TO BE DONE |
1) Answer these questions about the blog post on writing:
(a) About how many words long was the finished Estelend story?
(b) To what date has the writer's jury duty been moved?
(c) Who put on the blog fest the writer took part in?
2) Carry the blog post on writing forward, starting after its last sentence.

═════ DOCUMENT EXTRACT ═════

For a long time, I never thought of myself as much of a short-story writer. I had maybe a handful of short stories to go with the fifteen or so novellas and novels I'd written. I just figured that short stories weren't a form that I naturally thought in, or that I was comfortable with. But now, in about three weeks or so, I'll have written five short stories, two of them from ideas I abandoned a long time ago because I wasn't sure how to spin them out into novel-length. Which just goes to show a few things: 1. Don't define yourself by what you think you can or can't do, or what you think you're naturally suited for. You just might surprise yourself, especially if you try. 2. In the new world of publishing (as Dean Wesley Smith calls it), the length of what we write doesn't have to be defined by the needs of the publishing industry. The size of an ebook isn't subject to the same cost-effectiveness considerations that paper books are (the bigger the book, the more expensive it is to print and the more space it takes up, while with a book that's too small, readers aren't willing to pay enough to cover the production expenses), and print-on-demand allows for printing one or two at a time of odd lengths of books (though there are limits to how short and maybe how long POD books can be, as a practical matter). Ideas that once seemed impossible to write to a marketable length can now be dug up from the depths of the hard drive or the file cabinet, dusted off, and given life in the length that's right for them. So instead of calling myself a short-story writer or a novel writer, I'm a writer of my ideas, and I write them as short or as long as they need to be. In other news, if you're on Goodreads, come say howdy at my Goodreads author profile. Last night I finished the Estelend story I was working on. It ended up at about 9,600 words, but will probably get longer when I go back and flesh out some things. My jury duty is postposed to April 2, so this week I think I'll do the companion short story, the backstory on one of the major characters. The whole thing is written out in my head, so it's just a matter of typing it. Once it's actually written, I'll go back and start editing/revising the short fiction from this challenge (three short-shorts, a long short, and a medium short) to make them suitable for human consumption.
Prep for the manuscript markup on Chosen of Azara should be completed tomorrow, so I'm right on pace with that. I participated in a blog fest put on by Indies Unlimited yesterday, and found some good new reads. From music commentary to exotic travel to expat life to fantasy adventures to lolcats to the joys of being a woman of a certain age, you can probably find something fun to read in the links and blog roll, over to the right in the sidebar. One of my favorite writing quotes: If there's a book you really want to read, but it hasn't been written yet, then you must write it. ~Toni Morrison This is why (or a big reason why) I started writing. There were stories I wanted to read that I couldn't find on the bookshelves, so I decided to write them myself. In the fantasy novels I had read up to that time, wizards never got to fall in love. Or if they did, they never got to do anything about it. Kings and princes and warriors and farmboys-with-destinies, yes, but not wizards. And I thought that was unfair, so I decided to write a novel where a wizard got to have a romantic relationship. That's a little bit of what my very very first ever novel is about, and one day I will dust it off and give it a good revising and editing and set it loose into the world.

═════ RECORDED INFORMATION ═════

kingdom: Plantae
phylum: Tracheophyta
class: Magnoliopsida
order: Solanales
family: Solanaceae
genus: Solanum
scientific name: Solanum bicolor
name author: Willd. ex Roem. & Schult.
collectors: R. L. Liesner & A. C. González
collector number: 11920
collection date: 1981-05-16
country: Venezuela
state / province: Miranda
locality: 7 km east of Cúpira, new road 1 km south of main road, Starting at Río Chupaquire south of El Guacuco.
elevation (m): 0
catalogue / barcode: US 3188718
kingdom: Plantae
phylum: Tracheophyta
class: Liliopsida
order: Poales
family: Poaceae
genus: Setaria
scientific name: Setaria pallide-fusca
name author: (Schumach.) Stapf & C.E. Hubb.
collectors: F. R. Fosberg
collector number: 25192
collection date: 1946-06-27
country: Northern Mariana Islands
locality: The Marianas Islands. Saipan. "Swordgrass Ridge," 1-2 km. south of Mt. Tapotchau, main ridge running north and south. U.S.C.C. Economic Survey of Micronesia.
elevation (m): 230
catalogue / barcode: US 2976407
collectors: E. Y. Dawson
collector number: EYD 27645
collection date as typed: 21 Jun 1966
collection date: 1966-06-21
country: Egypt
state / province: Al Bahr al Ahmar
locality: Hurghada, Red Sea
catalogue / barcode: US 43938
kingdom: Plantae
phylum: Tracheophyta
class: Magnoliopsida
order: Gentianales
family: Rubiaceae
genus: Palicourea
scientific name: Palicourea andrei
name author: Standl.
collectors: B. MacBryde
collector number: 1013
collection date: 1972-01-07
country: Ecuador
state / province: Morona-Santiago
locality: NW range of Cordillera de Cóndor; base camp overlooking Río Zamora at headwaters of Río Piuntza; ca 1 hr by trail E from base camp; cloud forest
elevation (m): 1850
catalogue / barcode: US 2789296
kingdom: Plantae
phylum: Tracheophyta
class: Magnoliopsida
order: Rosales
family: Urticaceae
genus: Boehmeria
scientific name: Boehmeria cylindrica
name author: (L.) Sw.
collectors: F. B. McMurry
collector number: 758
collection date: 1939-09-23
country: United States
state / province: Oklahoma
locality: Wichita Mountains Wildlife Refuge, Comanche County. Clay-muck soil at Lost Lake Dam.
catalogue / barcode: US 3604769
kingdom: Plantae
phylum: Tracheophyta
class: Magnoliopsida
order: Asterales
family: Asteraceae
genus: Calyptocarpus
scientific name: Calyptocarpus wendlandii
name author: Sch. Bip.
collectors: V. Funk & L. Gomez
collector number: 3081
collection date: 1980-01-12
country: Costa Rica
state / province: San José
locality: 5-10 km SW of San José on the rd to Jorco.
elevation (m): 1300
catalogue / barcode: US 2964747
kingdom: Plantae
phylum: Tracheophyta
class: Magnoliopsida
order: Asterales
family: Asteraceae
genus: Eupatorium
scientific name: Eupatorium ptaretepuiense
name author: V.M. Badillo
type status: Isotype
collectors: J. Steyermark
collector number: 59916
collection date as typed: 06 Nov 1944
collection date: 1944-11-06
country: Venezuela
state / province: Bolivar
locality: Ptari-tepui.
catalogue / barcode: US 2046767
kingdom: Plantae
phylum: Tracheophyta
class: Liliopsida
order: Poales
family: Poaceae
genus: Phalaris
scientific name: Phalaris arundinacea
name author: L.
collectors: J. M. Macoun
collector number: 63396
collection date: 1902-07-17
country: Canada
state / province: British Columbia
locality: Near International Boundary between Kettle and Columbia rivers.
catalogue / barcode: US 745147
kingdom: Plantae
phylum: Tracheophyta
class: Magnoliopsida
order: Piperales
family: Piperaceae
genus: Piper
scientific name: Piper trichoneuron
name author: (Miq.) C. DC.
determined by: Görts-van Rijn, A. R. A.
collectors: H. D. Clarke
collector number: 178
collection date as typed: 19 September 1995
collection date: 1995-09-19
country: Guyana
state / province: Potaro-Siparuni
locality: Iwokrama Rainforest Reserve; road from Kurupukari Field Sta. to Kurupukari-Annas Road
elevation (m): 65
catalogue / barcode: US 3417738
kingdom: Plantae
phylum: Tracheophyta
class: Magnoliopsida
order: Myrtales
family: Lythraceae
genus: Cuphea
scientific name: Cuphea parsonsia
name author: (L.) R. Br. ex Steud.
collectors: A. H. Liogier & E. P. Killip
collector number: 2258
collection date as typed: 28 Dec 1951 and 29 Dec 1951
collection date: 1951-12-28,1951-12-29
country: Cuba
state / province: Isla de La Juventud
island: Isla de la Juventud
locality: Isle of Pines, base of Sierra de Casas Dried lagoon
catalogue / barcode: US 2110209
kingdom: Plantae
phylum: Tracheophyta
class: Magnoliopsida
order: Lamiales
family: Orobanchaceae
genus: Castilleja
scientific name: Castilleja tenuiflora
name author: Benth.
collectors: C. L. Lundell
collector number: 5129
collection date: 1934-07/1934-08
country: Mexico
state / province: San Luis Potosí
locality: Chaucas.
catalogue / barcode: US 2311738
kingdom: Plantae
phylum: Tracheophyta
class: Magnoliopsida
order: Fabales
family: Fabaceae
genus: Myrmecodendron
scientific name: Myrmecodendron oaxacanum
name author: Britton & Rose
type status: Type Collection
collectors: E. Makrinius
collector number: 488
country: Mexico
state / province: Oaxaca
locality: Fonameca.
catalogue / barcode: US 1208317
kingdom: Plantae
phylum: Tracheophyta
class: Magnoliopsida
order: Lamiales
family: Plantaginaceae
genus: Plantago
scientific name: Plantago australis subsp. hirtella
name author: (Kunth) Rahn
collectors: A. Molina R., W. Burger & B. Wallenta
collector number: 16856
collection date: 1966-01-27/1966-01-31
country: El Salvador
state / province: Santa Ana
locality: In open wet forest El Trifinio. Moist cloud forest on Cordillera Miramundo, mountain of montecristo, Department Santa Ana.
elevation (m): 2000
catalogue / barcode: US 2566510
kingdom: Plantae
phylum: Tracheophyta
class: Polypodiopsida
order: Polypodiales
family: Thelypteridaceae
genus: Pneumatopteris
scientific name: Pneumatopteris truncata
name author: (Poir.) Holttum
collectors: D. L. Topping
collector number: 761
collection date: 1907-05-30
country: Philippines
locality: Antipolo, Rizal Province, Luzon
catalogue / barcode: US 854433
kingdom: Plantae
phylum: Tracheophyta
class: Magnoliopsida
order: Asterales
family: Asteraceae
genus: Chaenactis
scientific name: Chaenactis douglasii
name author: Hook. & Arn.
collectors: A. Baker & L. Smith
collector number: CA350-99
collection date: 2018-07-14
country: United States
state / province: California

═════

OUTPUTS |
1)
(a) About 9,600 words.
(b) April 2.
(c) Indies Unlimited.

2)
On the grander scale of things, what is there that won't be done if you don't do them? What songs won't be sung, pictures painted, blankets knitted, meals cooked, jokes told, smiles brought to someone's face, if you don't do it? Find that something, and do it. So, yesterday, 1034 words written of a story that didn't exist before, and 1302 words today. I'm halfway through the next-to-last chapter of a story that languished for years as a couple of paragraphs and a few lines of dialogue. In a few more days, it will exist as a whole, new, complete thing (if in need of a good whipping-into-shape). There aren't a lot of things more satisfying than that. Pre-camp challenge, days -11 and -10. 655 words yesterday, and 1161 words today. Evil conspiracies, a fight, and some serious smooching. :D Why I love writing.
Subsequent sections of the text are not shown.